M. Mock a depuis pris le bâton de pèlerin pour parler de création et expliquer comment les entreprises peuvent stimuler la créativité de leurs employés, à commencer par l’«importance de l’attitude» à l’égard du processus de création.
L’attitude est la clé pour créer
Or, on néglige trop souvent l’attitude, déplore l’inventeur. «La société nous a poussés à avoir des aptitudes et des connaissances. Elle nous a poussés à penser que ce qui est juste est prouvable et que le rêve doit rester du rêve.»
Selon lui, cette situation étouffe la créativité des esprits «gazeux» dans les entreprises, c’est-à-dire les inventeurs. Outre cet état mental gazeux, les organisations en comptent deux autres, soient l’état mental liquide et l’état mental solide, explique M. Mock.
Les esprits gazeux ont soif de liberté et d’inspiration, voire d’utopie et de chaos, pour créer et inventer des choses et changer le monde.
Les esprits liquides sont plutôt dans le mouvement, l’évolution sans révolution, tout en restant ouverts aux améliorations ou aux «rénovations» de processus. Ce sont souvent des cadres intermédiaires.
Quant aux esprits solides, ils aiment le pouvoir, la logique, les structures, tout en protégeant les acquis et la stabilité de l’organisation. Ce sont les patrons.
Or, dans les entreprises, ce sont les esprits solides qui ont le droit de vie ou de mort sur le processus de création, car ce sont eux qui permettent ou non aux esprits gazeux d’exprimer leur créativité.
M. Mock affirme que les entreprises plus créatives sont celles où les «solides» arriver à collaborer avec les «gazeux». Des organisations où les patrons accordent une grande liberté aux employés pour créer, mais où ces derniers ont en contrepartie le devoir de créer.
Quand on lui demande qui est le patron idéal dans ce contexte, il nomme sans hésiter Ernest Thomke, le dirigeant d’ETA (Swatch Group), qui a permis, à lui et à son collègue Jacques Müller, de créer la montre Swatch. «Il avait cet art subtil qui est de diriger sans faire, explique M. Mock. Il prenait des risques, mais il nous transmettait une vraie pression.»
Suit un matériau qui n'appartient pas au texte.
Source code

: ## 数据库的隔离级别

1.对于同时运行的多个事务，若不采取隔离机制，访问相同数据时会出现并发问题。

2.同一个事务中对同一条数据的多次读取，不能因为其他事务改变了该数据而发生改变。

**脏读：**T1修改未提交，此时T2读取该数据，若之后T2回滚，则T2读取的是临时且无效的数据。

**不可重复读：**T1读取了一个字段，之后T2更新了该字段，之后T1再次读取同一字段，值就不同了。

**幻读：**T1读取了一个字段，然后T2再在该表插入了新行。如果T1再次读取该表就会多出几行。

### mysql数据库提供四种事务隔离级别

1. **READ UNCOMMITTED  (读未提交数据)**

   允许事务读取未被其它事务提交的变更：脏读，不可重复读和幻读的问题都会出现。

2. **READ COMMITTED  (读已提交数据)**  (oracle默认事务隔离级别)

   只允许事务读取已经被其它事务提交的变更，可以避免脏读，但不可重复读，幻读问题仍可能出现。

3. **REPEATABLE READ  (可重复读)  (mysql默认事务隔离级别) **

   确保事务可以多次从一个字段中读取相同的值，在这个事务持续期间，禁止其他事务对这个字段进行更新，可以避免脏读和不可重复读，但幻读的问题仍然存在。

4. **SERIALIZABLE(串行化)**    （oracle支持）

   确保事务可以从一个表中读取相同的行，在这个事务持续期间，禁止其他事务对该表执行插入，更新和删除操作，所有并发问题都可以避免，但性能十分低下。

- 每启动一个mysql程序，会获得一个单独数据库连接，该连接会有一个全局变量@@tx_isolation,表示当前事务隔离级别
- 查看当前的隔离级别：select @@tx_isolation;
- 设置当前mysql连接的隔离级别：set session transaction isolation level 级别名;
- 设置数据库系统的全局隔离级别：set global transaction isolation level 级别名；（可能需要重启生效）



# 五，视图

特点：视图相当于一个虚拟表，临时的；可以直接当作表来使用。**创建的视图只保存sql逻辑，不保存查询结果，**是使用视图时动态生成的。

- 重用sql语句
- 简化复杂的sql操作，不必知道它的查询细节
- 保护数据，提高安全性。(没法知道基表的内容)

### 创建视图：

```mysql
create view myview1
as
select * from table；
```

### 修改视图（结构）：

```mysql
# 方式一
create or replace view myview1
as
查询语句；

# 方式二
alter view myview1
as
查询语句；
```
La Swatch conçue à l’insu de la direction
Et quel risque ! raconte le cofondateur de la montre Swatch. En effet, cette montre conçue à partir de plastique polymère et d’une technique de soudage par ultrason n’est pas le fruit d’un processus de R-D planifiée et ordonnée.
C’est plutôt l’idée folle de deux jeunes ingénieurs (Mock et Müller) qui, à l’insu de la direction de leur entreprise, ont acheté au coût de 500 000 dollars américains une machine à injection afin de produire une nouvelle montre révolutionnaire.
Quand M. Thomke s’en rend compte, il convoque rapidement les deux ingénieurs à son bureau. Convaincus qu’ils seront congédiés, les deux hommes griffonnent alors en une heure une esquisse d’une montre à quartz en plastique ultrasimple.
M. Thomke leur passe un savon. Mais dans le même temps, il leur confie qu’il songe depuis un an à produire une montre bas de gamme. Les deux ingénieurs gardent leur emploi, mais ils doivent créer. On connaît la suite : ils inventent une montre qui va conquérir le monde.
Sans l’attitude de leur patron, cette idée aurait cependant pu mourir rapidement, confie M. Mock.